** Problem statement **
Please copy the data below exactly, from its first line through the line holding "1,1,0.850,0.325,-0.325*", and skip the pictures.
#### Information supplied
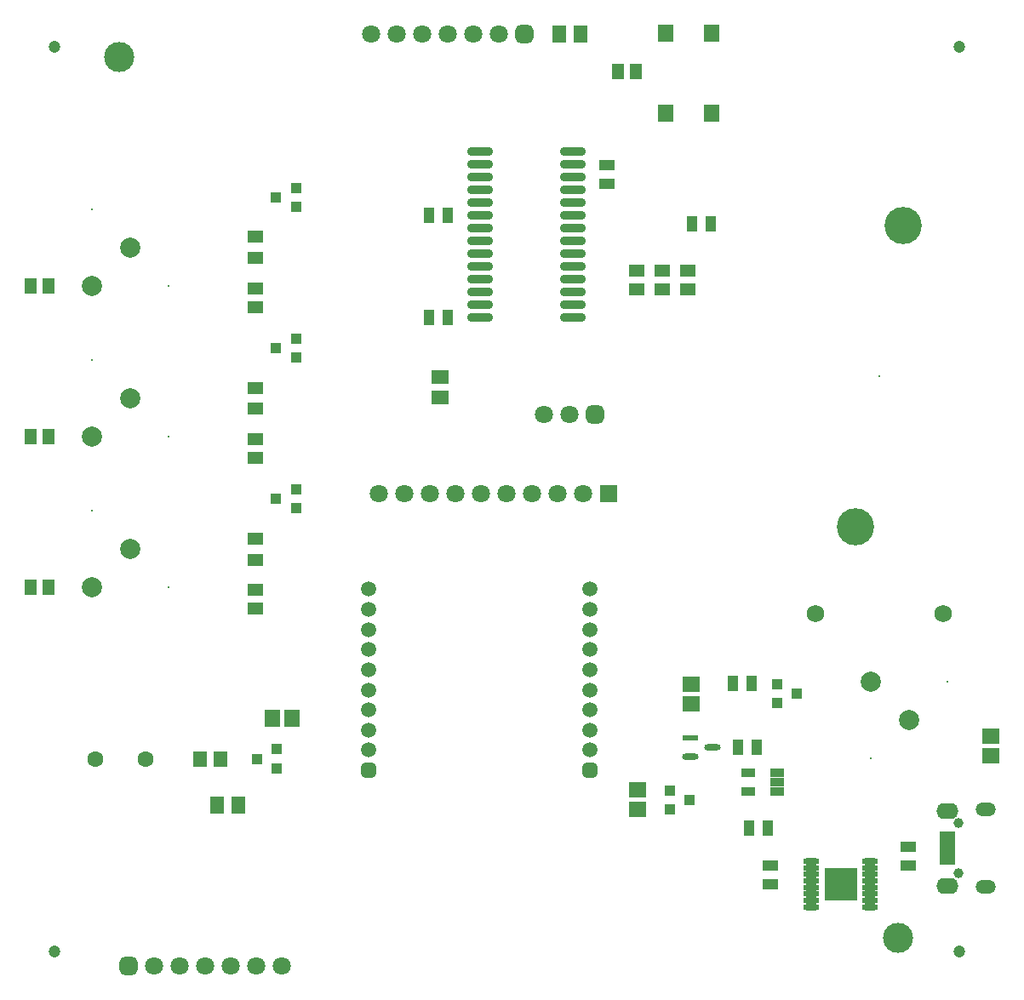
<source format=gbr>
%TF.GenerationSoftware,Altium Limited,Altium Designer,22.7.1 (60)*%
G04 Layer_Color=4660084*
%FSLAX43Y43*%
%MOMM*%
%TF.SameCoordinates,2B380584-264C-487A-9C59-0A3591007A03*%
%TF.FilePolarity,Negative*%
%TF.FileFunction,Soldermask,Top*%
%TF.Part,Single*%
G01*
G75*
%TA.AperFunction,SMDPad,CuDef*%
G04:AMPARAMS|DCode=17|XSize=1.636mm|YSize=0.625mm|CornerRadius=0.313mm|HoleSize=0mm|Usage=FLASHONLY|Rotation=0.000|XOffset=0mm|YOffset=0mm|HoleType=Round|Shape=RoundedRectangle|*
%AMROUNDEDRECTD17*
21,1,1.636,0.000,0,0,0.0*
21,1,1.011,0.625,0,0,0.0*
1,1,0.625,0.505,0.000*
1,1,0.625,-0.505,0.000*
1,1,0.625,-0.505,0.000*
1,1,0.625,0.505,0.000*
%
%ADD17ROUNDEDRECTD17*%
%ADD18R,1.636X0.625*%
%TA.AperFunction,ComponentPad*%
%ADD35C,1.600*%
%ADD44C,1.800*%
G04:AMPARAMS|DCode=51|XSize=1.8mm|YSize=1.8mm|CornerRadius=0.5mm|HoleSize=0mm|Usage=FLASHONLY|Rotation=180.000|XOffset=0mm|YOffset=0mm|HoleType=Round|Shape=RoundedRectangle|*
%AMROUNDEDRECTD51*
21,1,1.800,0.800,0,0,180.0*
21,1,0.800,1.800,0,0,180.0*
1,1,1.000,-0.400,0.400*
1,1,1.000,0.400,0.400*
1,1,1.000,0.400,-0.400*
1,1,1.000,-0.400,-0.400*
%
%ADD51ROUNDEDRECTD51*%
%ADD52O,2.200X1.600*%
%ADD53C,1.000*%
%ADD54O,2.000X1.350*%
%ADD56C,1.730*%
%ADD57C,3.700*%
%ADD58C,1.500*%
G04:AMPARAMS|DCode=59|XSize=1.5mm|YSize=1.5mm|CornerRadius=0.425mm|HoleSize=0mm|Usage=FLASHONLY|Rotation=90.000|XOffset=0mm|YOffset=0mm|HoleType=Round|Shape=RoundedRectangle|*
%AMROUNDEDRECTD59*
21,1,1.500,0.650,0,0,90.0*
21,1,0.650,1.500,0,0,90.0*
1,1,0.850,0.325,0.325*
1,1,0.850,0.325,-0.325*
1,1,0.850,-0.325,-0.325*
1,1,0.850,-0.325,0.325*
%
%ADD59ROUNDEDRECTD59*%
%ADD60C,2.000*%
%ADD61C,0.200*%
%ADD62R,1.800X1.800*%
%TA.AperFunction,WasherPad*%
%ADD63C,1.200*%
%TA.AperFunction,FiducialPad,Global*%
%ADD73C,3.000*%
%TA.AperFunction,SMDPad,CuDef*%
%ADD74R,1.650X1.250*%
%ADD75R,1.450X1.750*%
%ADD76R,1.750X1.450*%
%ADD77R,1.550X1.750*%
%ADD78R,1.750X1.550*%
%ADD79R,1.500X1.750*%
%ADD80R,1.500X0.650*%
%ADD81O,2.550X0.900*%
%ADD82R,1.100X1.500*%
%ADD83R,1.400X0.850*%
%ADD84R,1.500X1.100*%
%ADD85R,1.500X1.300*%
%ADD86R,1.200X1.550*%
%ADD87R,1.100X1.000*%
%ADD88O,1.600X0.650*%
%ADD89R,3.300X3.300*%
%ADD90R,1.400X1.650*%
D17*
X70432Y25273D02*
D03*
X68252Y24323D02*
D03*
D18*
Y26223D02*
D03*
D35*
X9057Y24130D02*
D03*
X14057D02*
D03*
D44*
X36449Y96266D02*
D03*
X38989D02*
D03*
X44069D02*
D03*
X49149D02*
D03*
X46609D02*
D03*
X41529D02*
D03*
X27620Y3500D02*
D03*
X25080D02*
D03*
X20000D02*
D03*
X14920D02*
D03*
X17460D02*
D03*
X22540D02*
D03*
X56174Y58404D02*
D03*
X53634D02*
D03*
X37211Y50546D02*
D03*
X42291D02*
D03*
X47371D02*
D03*
X52451D02*
D03*
X57531D02*
D03*
X54991D02*
D03*
X49911D02*
D03*
X44831D02*
D03*
X39751D02*
D03*
D51*
X51689Y96266D02*
D03*
X12380Y3500D02*
D03*
X58714Y58404D02*
D03*
D52*
X93800Y11515D02*
D03*
Y18965D02*
D03*
D53*
X94900Y12740D02*
D03*
Y17740D02*
D03*
D54*
X97600Y11365D02*
D03*
Y19115D02*
D03*
D56*
X93372Y38611D02*
D03*
X80672D02*
D03*
D57*
X89372Y77221D02*
D03*
X84672Y47251D02*
D03*
D58*
X36244Y41000D02*
D03*
Y39000D02*
D03*
Y37000D02*
D03*
Y25000D02*
D03*
Y27000D02*
D03*
Y29000D02*
D03*
Y31000D02*
D03*
Y33000D02*
D03*
Y35000D02*
D03*
X58244Y41000D02*
D03*
Y39000D02*
D03*
Y37000D02*
D03*
Y25000D02*
D03*
Y27000D02*
D03*
Y29000D02*
D03*
Y31000D02*
D03*
Y33000D02*
D03*
Y35000D02*
D03*
D59*
X36244Y23000D02*
D03*
X58244D02*
D03*
D60*
X12500Y75000D02*
D03*
X8690Y71190D02*
D03*
X12500Y60000D02*
D03*
X8690Y56190D02*
D03*
X12500Y45000D02*
D03*
X8690Y41190D02*
D03*
X90000Y28000D02*
D03*
X86190Y31810D02*
D03*
D61*
X87022Y62236D02*
D03*
X8690Y78810D02*
D03*
X16310Y71190D02*
D03*
X8690Y63810D02*
D03*
X16310Y56190D02*
D03*
X8690Y48810D02*
D03*
X16310Y41190D02*
D03*
X93810Y31810D02*
D03*
X86190Y24190D02*
D03*
D62*
X60071Y50546D02*
D03*
D63*
X5000Y5000D02*
D03*
X95000D02*
D03*
Y95000D02*
D03*
X5000D02*
D03*
D73*
X11430Y93980D02*
D03*
X88900Y6350D02*
D03*
D74*
X65405Y70830D02*
D03*
Y72680D02*
D03*
X62865Y70830D02*
D03*
Y72680D02*
D03*
X25000Y70925D02*
D03*
Y69075D02*
D03*
Y54075D02*
D03*
Y55925D02*
D03*
Y39075D02*
D03*
Y40925D02*
D03*
X67945Y72680D02*
D03*
Y70830D02*
D03*
D75*
X57286Y96266D02*
D03*
X55236D02*
D03*
X23250Y19558D02*
D03*
X21200D02*
D03*
D76*
X43355Y60075D02*
D03*
Y62125D02*
D03*
D77*
X26645Y28169D02*
D03*
X28595D02*
D03*
D78*
X68326Y29632D02*
D03*
Y31582D02*
D03*
X62992Y19091D02*
D03*
Y21041D02*
D03*
X98133Y24460D02*
D03*
Y26410D02*
D03*
D79*
X70322Y96304D02*
D03*
X65822D02*
D03*
X70322Y88354D02*
D03*
X65822D02*
D03*
D80*
X93800Y13940D02*
D03*
Y14590D02*
D03*
Y15890D02*
D03*
Y15240D02*
D03*
Y16540D02*
D03*
D81*
X47293Y84582D02*
D03*
Y83312D02*
D03*
Y82042D02*
D03*
Y80772D02*
D03*
Y79502D02*
D03*
Y78232D02*
D03*
Y76962D02*
D03*
Y75692D02*
D03*
Y74422D02*
D03*
Y73152D02*
D03*
Y71882D02*
D03*
Y70612D02*
D03*
Y69342D02*
D03*
Y68072D02*
D03*
X56593Y84582D02*
D03*
Y83312D02*
D03*
Y82042D02*
D03*
Y80772D02*
D03*
Y79502D02*
D03*
Y78232D02*
D03*
Y76962D02*
D03*
Y75692D02*
D03*
Y74422D02*
D03*
Y73152D02*
D03*
Y71882D02*
D03*
Y70612D02*
D03*
Y69342D02*
D03*
Y68072D02*
D03*
D82*
X74056Y17272D02*
D03*
X75956D02*
D03*
X68392Y77343D02*
D03*
X70292D02*
D03*
X44130Y68072D02*
D03*
X42230D02*
D03*
X72964Y25273D02*
D03*
X74864D02*
D03*
X72456Y31623D02*
D03*
X74356D02*
D03*
X42230Y78232D02*
D03*
X44130D02*
D03*
D83*
X76913Y20894D02*
D03*
Y21844D02*
D03*
Y22794D02*
D03*
X73963D02*
D03*
Y20894D02*
D03*
D84*
X89916Y13528D02*
D03*
Y15428D02*
D03*
X76200Y11623D02*
D03*
Y13523D02*
D03*
X59973Y83202D02*
D03*
Y81302D02*
D03*
D85*
X25000Y76050D02*
D03*
Y73950D02*
D03*
Y61050D02*
D03*
Y58950D02*
D03*
Y46050D02*
D03*
Y43950D02*
D03*
D86*
X4400Y41179D02*
D03*
X2600D02*
D03*
X62823Y92547D02*
D03*
X61023D02*
D03*
X2600Y71190D02*
D03*
X4400D02*
D03*
X2600Y56190D02*
D03*
X4400D02*
D03*
D87*
X78851Y30607D02*
D03*
X76851Y29657D02*
D03*
Y31557D02*
D03*
X27123Y23196D02*
D03*
Y25096D02*
D03*
X25123Y24146D02*
D03*
X29000Y79050D02*
D03*
Y80950D02*
D03*
X27000Y80000D02*
D03*
X29000Y64050D02*
D03*
Y65950D02*
D03*
X27000Y65000D02*
D03*
X29000Y49050D02*
D03*
Y50950D02*
D03*
X27000Y50000D02*
D03*
X66183Y21016D02*
D03*
Y19116D02*
D03*
X68183Y20066D02*
D03*
D88*
X86135Y13959D02*
D03*
Y13309D02*
D03*
Y12659D02*
D03*
Y12009D02*
D03*
Y11359D02*
D03*
Y10709D02*
D03*
Y9409D02*
D03*
Y10059D02*
D03*
X80235Y13959D02*
D03*
Y12659D02*
D03*
Y12009D02*
D03*
Y13309D02*
D03*
Y10709D02*
D03*
Y11359D02*
D03*
Y9409D02*
D03*
Y10059D02*
D03*
D89*
X83185Y11684D02*
D03*
D90*
X19475Y24146D02*
D03*
X21475D02*
D03*
%TF.MD5,a852e0071ca453279863a40f96ed599b*%
M02*

</source>
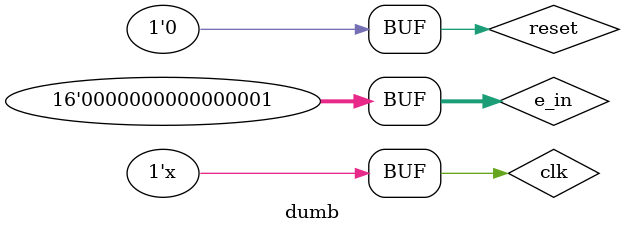
<source format=v>
`timescale 1ns / 1ps


module dumb;

	// Inputs
	reg [15:0] e_in;
	reg clk;
	reg reset;

	// Outputs
	wire [15:0] u_out;

	// Instantiate the Unit Under Test (UUT)
	PID uut (
		.u_out(u_out), 
		.e_in(e_in), 
		.clk(clk), 
		.reset(reset)
	);

	initial begin
		// Initialize Inputs
		e_in = 1;
		clk = 1;
		reset = 0;

		

	end
	always #2clk=~clk;
      
endmodule


</source>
########
** Task answer **
<source format=gbr>
%TF.GenerationSoftware,Altium Limited,Altium Designer,22.7.1 (60)*%
G04 Layer_Color=4660084*
%FSLAX43Y43*%
%MOMM*%
%TF.SameCoordinates,2B380584-264C-487A-9C59-0A3591007A03*%
%TF.FilePolarity,Negative*%
%TF.FileFunction,Soldermask,Top*%
%TF.Part,Single*%
G01*
G75*
%TA.AperFunction,SMDPad,CuDef*%
G04:AMPARAMS|DCode=17|XSize=1.636mm|YSize=0.625mm|CornerRadius=0.313mm|HoleSize=0mm|Usage=FLASHONLY|Rotation=0.000|XOffset=0mm|YOffset=0mm|HoleType=Round|Shape=RoundedRectangle|*
%AMROUNDEDRECTD17*
21,1,1.636,0.000,0,0,0.0*
21,1,1.011,0.625,0,0,0.0*
1,1,0.625,0.505,0.000*
1,1,0.625,-0.505,0.000*
1,1,0.625,-0.505,0.000*
1,1,0.625,0.505,0.000*
%
%ADD17ROUNDEDRECTD17*%
%ADD18R,1.636X0.625*%
%TA.AperFunction,ComponentPad*%
%ADD35C,1.600*%
%ADD44C,1.800*%
G04:AMPARAMS|DCode=51|XSize=1.8mm|YSize=1.8mm|CornerRadius=0.5mm|HoleSize=0mm|Usage=FLASHONLY|Rotation=180.000|XOffset=0mm|YOffset=0mm|HoleType=Round|Shape=RoundedRectangle|*
%AMROUNDEDRECTD51*
21,1,1.800,0.800,0,0,180.0*
21,1,0.800,1.800,0,0,180.0*
1,1,1.000,-0.400,0.400*
1,1,1.000,0.400,0.400*
1,1,1.000,0.400,-0.400*
1,1,1.000,-0.400,-0.400*
%
%ADD51ROUNDEDRECTD51*%
%ADD52O,2.200X1.600*%
%ADD53C,1.000*%
%ADD54O,2.000X1.350*%
%ADD56C,1.730*%
%ADD57C,3.700*%
%ADD58C,1.500*%
G04:AMPARAMS|DCode=59|XSize=1.5mm|YSize=1.5mm|CornerRadius=0.425mm|HoleSize=0mm|Usage=FLASHONLY|Rotation=90.000|XOffset=0mm|YOffset=0mm|HoleType=Round|Shape=RoundedRectangle|*
%AMROUNDEDRECTD59*
21,1,1.500,0.650,0,0,90.0*
21,1,0.650,1.500,0,0,90.0*
1,1,0.850,0.325,0.325*
1,1,0.850,0.325,-0.325*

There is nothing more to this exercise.